On N\"orlund summability of Taylor series in weighted Dirichlet spaces

TL;DR

This paper proves that Taylor series in weighted Dirichlet spaces are Nörlund summable under certain conditions on the summation sequence, with sharp bounds on the parameter and convergence rate.

Contribution

It establishes new Nörlund summability results for Taylor series in weighted Dirichlet spaces, including sharp conditions on the summation sequence.

Findings

Taylor series are Nörlund summable for all α > 1/2

Convergence rate is O(n^{-1/2})

Conditions on the summation sequence's growth are necessary and sufficient

Abstract

In this note we show that the Taylor series of a function in a weighted Dirichlet space is (generalized) N\"orlund summable, provided that the sequence determining the N\"orlund operator is non-decreasing and has finite upper growth rate.
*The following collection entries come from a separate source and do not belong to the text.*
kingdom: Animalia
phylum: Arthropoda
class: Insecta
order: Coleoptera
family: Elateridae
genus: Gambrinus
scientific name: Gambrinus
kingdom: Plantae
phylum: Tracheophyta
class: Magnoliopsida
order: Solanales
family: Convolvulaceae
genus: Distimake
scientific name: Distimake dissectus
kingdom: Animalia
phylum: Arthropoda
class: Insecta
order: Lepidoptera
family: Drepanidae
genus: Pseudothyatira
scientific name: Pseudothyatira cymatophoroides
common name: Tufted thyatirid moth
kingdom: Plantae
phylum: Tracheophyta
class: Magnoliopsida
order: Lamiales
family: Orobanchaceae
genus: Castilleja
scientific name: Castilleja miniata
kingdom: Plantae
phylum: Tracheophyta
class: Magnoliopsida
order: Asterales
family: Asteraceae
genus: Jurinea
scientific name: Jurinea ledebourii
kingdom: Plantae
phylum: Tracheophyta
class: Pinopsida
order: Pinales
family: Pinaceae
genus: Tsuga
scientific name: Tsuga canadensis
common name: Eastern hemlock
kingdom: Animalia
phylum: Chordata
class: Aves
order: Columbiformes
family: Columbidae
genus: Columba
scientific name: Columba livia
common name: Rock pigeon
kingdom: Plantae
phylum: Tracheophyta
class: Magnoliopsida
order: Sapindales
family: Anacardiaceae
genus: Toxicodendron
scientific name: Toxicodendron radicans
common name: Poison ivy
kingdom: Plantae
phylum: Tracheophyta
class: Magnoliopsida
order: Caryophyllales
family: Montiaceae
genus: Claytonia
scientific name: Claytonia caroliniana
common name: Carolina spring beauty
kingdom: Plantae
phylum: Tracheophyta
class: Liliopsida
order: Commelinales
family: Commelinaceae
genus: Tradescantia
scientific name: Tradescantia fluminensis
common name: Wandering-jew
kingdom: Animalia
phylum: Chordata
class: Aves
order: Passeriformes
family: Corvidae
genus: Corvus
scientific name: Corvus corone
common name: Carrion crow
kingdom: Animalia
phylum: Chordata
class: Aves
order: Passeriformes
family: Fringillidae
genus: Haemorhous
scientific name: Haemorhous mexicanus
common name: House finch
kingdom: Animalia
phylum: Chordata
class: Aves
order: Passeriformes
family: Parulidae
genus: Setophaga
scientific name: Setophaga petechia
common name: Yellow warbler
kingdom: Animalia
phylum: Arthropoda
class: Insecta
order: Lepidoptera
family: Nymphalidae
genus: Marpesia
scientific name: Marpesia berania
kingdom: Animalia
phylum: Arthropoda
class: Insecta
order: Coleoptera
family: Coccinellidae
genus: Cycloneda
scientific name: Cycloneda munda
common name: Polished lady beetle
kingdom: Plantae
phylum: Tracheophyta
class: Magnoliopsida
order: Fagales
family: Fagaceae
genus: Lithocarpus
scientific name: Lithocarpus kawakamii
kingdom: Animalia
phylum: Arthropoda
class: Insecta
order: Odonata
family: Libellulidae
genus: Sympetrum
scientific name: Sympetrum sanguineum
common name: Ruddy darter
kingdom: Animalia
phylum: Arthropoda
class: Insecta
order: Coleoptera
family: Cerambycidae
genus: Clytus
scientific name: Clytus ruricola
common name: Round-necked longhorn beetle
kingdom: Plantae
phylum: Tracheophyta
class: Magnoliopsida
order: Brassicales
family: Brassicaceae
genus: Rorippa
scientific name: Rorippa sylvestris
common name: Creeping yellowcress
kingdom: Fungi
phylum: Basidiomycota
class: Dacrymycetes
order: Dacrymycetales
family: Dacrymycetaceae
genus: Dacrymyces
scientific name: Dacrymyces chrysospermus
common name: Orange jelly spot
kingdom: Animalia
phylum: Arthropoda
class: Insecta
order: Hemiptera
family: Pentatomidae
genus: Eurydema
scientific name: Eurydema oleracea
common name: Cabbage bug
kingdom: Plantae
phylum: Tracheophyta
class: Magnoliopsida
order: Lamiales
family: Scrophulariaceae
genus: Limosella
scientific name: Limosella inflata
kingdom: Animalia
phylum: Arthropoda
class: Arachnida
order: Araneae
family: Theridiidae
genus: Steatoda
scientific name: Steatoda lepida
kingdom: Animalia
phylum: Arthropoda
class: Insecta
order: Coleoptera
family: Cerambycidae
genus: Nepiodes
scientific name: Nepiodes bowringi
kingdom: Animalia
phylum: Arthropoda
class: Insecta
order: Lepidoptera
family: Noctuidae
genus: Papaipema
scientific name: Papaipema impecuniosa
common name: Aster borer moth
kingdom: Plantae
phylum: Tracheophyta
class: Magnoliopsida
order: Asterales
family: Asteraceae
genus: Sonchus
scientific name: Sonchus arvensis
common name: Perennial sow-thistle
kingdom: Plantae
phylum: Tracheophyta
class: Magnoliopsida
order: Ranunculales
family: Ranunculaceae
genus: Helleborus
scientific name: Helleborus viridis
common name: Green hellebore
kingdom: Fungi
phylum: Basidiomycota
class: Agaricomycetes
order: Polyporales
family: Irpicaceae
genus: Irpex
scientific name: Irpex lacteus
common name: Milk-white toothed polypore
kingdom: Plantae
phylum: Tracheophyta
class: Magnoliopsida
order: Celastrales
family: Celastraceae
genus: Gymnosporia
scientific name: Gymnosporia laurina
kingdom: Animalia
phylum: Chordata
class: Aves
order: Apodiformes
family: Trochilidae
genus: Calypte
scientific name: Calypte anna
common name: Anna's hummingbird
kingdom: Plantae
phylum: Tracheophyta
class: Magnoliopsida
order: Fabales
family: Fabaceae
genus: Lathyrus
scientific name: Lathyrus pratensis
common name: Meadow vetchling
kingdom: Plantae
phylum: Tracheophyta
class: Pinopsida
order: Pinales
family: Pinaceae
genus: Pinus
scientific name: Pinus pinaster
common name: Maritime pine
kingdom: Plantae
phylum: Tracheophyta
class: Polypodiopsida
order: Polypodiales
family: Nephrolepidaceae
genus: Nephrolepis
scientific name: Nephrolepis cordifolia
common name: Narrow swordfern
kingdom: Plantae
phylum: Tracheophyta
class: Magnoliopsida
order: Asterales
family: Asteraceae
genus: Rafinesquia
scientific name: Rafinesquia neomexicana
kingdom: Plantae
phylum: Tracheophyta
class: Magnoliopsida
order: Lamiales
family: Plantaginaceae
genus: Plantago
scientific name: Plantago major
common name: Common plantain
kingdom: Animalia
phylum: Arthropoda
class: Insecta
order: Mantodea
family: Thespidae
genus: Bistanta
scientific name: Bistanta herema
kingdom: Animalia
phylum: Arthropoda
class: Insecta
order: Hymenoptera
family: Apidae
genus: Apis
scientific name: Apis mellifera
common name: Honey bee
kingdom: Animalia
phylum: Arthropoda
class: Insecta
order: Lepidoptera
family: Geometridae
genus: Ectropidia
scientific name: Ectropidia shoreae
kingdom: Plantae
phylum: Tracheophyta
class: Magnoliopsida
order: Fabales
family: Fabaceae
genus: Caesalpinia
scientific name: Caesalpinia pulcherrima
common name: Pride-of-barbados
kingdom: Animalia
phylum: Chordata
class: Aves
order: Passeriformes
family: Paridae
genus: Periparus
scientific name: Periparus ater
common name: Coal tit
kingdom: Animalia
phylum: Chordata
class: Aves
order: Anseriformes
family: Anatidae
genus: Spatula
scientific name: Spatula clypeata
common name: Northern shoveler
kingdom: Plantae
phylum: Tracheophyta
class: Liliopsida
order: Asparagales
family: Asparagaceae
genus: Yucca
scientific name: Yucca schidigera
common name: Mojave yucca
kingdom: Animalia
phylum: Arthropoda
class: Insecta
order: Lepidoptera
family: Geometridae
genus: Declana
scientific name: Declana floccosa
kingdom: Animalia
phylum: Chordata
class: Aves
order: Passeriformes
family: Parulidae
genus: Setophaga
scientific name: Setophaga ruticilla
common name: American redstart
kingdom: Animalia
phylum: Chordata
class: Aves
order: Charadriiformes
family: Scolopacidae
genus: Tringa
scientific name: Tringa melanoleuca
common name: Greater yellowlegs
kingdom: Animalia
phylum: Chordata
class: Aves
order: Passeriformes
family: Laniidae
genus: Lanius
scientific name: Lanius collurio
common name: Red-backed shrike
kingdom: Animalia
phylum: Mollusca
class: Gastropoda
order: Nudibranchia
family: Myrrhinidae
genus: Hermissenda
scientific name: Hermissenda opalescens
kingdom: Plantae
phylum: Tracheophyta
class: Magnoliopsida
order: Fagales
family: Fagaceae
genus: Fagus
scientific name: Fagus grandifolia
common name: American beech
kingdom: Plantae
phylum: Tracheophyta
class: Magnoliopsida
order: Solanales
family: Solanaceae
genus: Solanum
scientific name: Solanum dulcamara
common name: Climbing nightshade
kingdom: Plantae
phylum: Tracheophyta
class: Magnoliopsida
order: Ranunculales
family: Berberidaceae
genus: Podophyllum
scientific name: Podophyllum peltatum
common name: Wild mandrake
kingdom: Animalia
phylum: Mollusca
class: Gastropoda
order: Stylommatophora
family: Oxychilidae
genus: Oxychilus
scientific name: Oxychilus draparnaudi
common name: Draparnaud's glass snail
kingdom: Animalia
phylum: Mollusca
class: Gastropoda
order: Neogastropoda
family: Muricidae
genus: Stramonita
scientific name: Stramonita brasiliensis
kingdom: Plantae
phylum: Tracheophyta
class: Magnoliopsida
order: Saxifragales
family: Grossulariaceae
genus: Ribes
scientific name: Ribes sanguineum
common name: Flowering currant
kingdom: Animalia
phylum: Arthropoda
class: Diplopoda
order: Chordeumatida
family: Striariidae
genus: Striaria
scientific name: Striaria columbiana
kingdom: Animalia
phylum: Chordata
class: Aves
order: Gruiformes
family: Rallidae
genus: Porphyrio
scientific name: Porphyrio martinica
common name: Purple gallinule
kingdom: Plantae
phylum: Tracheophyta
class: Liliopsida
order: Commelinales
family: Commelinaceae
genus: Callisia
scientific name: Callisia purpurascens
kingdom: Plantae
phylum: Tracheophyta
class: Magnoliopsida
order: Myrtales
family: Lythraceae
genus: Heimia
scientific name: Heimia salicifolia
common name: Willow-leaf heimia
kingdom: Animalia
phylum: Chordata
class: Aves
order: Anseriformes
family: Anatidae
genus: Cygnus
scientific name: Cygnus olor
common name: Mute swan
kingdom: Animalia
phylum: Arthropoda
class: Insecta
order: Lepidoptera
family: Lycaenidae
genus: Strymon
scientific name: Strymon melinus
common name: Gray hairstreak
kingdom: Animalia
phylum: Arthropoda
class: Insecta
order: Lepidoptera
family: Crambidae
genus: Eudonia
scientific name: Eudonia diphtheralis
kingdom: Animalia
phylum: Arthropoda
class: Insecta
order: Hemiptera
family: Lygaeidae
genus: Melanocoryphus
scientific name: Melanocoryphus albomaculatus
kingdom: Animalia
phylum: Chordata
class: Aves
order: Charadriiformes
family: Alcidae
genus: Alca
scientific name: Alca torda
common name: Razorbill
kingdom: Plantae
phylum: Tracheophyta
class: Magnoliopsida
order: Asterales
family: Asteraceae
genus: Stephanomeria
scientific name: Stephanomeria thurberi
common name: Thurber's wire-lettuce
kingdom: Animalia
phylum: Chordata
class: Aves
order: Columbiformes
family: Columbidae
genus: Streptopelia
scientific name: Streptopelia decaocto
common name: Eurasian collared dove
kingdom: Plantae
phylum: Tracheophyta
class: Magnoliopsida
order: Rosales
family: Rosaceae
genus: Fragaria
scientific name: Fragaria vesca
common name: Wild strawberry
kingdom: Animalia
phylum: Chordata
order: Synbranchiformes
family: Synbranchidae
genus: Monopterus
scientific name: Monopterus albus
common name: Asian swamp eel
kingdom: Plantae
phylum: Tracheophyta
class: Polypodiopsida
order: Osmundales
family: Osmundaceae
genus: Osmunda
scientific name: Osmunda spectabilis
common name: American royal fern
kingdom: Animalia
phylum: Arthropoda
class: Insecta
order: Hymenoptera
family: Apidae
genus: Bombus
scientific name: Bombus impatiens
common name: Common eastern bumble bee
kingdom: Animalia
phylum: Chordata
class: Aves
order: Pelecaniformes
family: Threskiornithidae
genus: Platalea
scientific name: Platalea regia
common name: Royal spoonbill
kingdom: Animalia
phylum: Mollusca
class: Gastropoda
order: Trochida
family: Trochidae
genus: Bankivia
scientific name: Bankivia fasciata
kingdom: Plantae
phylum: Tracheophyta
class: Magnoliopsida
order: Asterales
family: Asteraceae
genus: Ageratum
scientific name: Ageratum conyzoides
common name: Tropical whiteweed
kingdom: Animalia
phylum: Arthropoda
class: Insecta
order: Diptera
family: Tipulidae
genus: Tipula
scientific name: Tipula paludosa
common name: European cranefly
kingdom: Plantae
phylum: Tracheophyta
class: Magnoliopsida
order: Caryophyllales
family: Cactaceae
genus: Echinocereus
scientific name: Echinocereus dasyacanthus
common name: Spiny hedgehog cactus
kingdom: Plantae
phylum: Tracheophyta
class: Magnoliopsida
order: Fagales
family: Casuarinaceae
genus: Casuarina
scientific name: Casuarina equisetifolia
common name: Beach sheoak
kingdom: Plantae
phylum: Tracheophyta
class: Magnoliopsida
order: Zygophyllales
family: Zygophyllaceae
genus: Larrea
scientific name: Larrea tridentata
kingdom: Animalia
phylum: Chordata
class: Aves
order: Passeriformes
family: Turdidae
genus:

In particular the Taylor series is N\"orlund summable for all $\alpha>1/2$, and the rate of convergence is of the order $O(n^{-1/2})$. The inequality $\alpha>1/2$ is sharp. On the other hand if the Taylor series is N\"orlund summable and the partial sums of the determining sequence enjoy a certain growth condition then the determining sequence has finite lower growth rate. An analogue result is derived for a non-increasing sequence that is uniformly bounded away from zero.